После ее слов Ката смогла почувствовать отдаленный запах жареных трав. Она положила буханку на середину стола, словно вазу с цветами.
– С голодных глаз выглядит красивее цветов!
Она надела фартук, чтобы почистить овощи для супа.
– Затопи печь, Хейзел, – скомандовала Бригитт.
Хейзел открыла печную заслонку и забросила внутрь сухих веток. Заалели угли. Щепки занялись, красные язычки пламени взметнулись вверх.
– Не забывай закрывать ее. – Бригитт вернула металлическую заслонку на место, вытерла сажу на ладонях и схватила Хейзел за руку. – Сделай что-нибудь полезное – займись капустой.
Она опустила кочан на стол.
Раз уж они жили в комнате втроем, то нужно было находить способы ладить друг с другом. Кату раздражало, когда ей командовали, как заключенным, и не имело значения, сколько звезд и крестов, рангов и вознаграждений заработала Бригитт.
– Оставь ты ее в покое, Бриг. – Ката принялась счищать ножом листья с капусты. – Она же сама не своя. Вспомни про ее мальчика…
Хейзел оторвала осклизлый лист от кочана и теперь держала гнилую массу в руке.
Бригитт фыркнула:
– Здоровье ребенка зависит от здоровья матери.
– Но ведь девочка родилась чудесная, – возразила Ката. – Ты видела ее? Я в палате новорожденных кормила Яна, а она лежала в своей колыбельке – ну просто загляденье.
– Я не хожу в палату для новорожденных. Как только я родила, ребенок принадлежит родине. – Бригитт очистила ломтик заплесневелого сыра и срезала похожую на мох плесень ножом.
Ката положила очистки от овощей в пустую кастрюлю на бульон и принялась за картошку.
– Один хороший ребенок компенсирует плохого.
С глухим стуком Бригитт стала нарезать украшение стола – буханку – прямо там, где оно лежало.
– Я слышала, они дают ущербным мышьяк.
Она положила сыр на горбушку хлеба и с ухмылкой откусила кусок. Ей на грудь посыпались крошки.
Это уже переходило все границы.
– Сплетни все это. Не может быть такого.
Рука Каты резко дернулась, и наполовину почищенная картофелина полетела через весь стол.
Бригитт продолжила как ни в чем не бывало:
– Это правда. Они сжигают их заодно с евреями из лагеря. Вот почему я должна быть уверена, что мои отпрыски идеальны.

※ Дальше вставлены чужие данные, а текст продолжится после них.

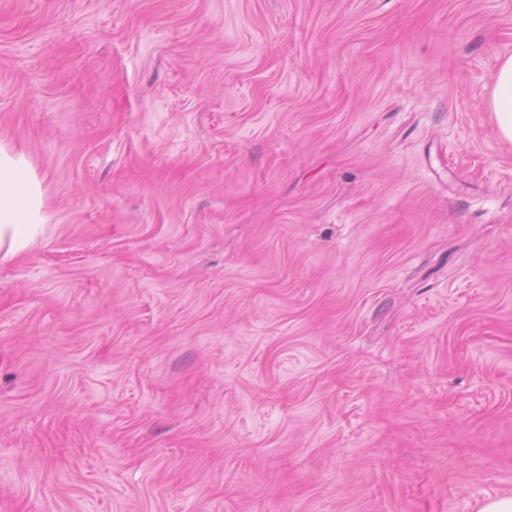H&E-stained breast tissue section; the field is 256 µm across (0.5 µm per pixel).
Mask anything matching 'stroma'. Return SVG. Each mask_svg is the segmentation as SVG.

Хейзел хотела было встать, но колени подкосились, и она рухнула, ударившись головой о кафель.
– Хейзел!
Ката упала на колени и подтянула ее к себе.
Бригитт заправила волосы назад в тугую косу.
– Ей нужна таблетка.
Это было слишком для любой матери. Вдобавок ко всему у Хейзел была очень нежная душа. Она совершенно не походила на Бригитт – твердую и острую, как сталь. Она не была похожа и на Кату – опасливую и способную прикинуться безразличной, в то время как на самом деле она хранила в памяти то, как Ян пинался и вытягивался внутри нее. Правда в том, что дети ей были дороже клятвы верности, и она сделала бы все что угодно, даже отказалась бы от них, ради их блага.
Она развязала шнуровку дирндля.
– Дыши медленно.
– Ja [36] Да (нем.).
, – прошептала Хейзел. Ее глаза закатились, обнажив белки. – Питер.